> Exercise requirements
Copy out every line from the one containing "f1: median 0.58, box" down to the one containing "accuracy: median 0.56, box", both included, with no changes.

*** Opening of Supplied records ***

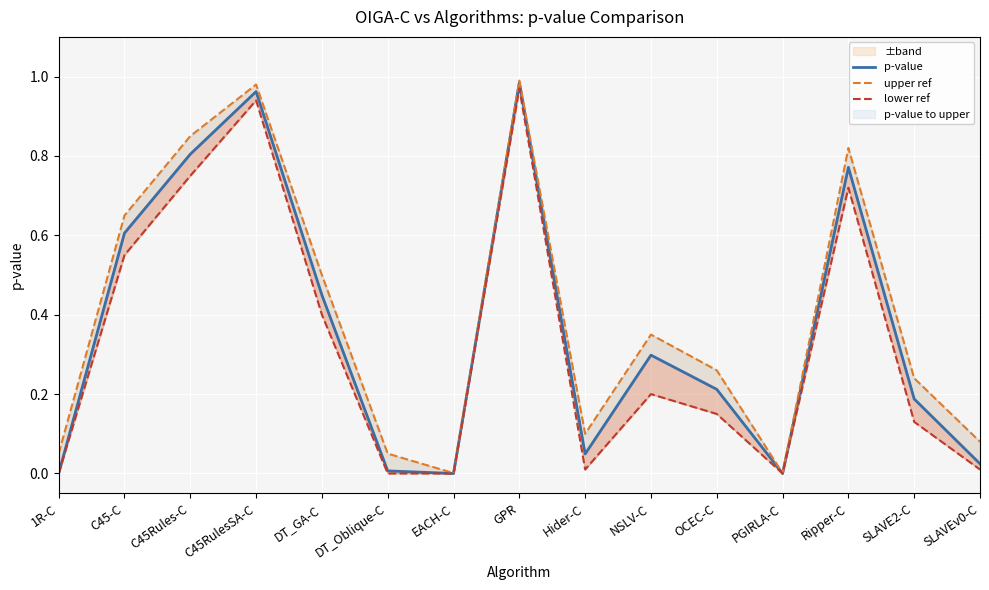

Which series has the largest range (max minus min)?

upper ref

*** Close of Supplied records ***
*** Opening of Supplied records ***

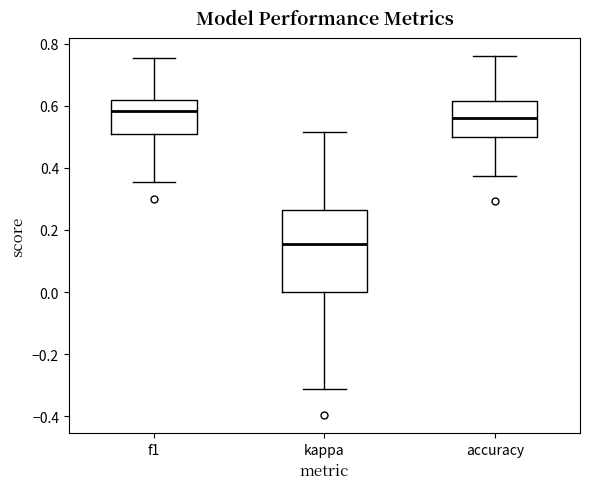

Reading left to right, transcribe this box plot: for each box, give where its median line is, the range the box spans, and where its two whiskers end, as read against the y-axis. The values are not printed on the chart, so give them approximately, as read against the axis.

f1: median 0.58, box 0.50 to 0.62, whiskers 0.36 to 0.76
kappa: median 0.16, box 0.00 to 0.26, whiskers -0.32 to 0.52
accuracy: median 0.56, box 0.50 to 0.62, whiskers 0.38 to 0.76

*** Close of Supplied records ***

> Output
f1: median 0.58, box 0.50 to 0.62, whiskers 0.36 to 0.76
kappa: median 0.16, box 0.00 to 0.26, whiskers -0.32 to 0.52
accuracy: median 0.56, box 0.50 to 0.62, whiskers 0.38 to 0.76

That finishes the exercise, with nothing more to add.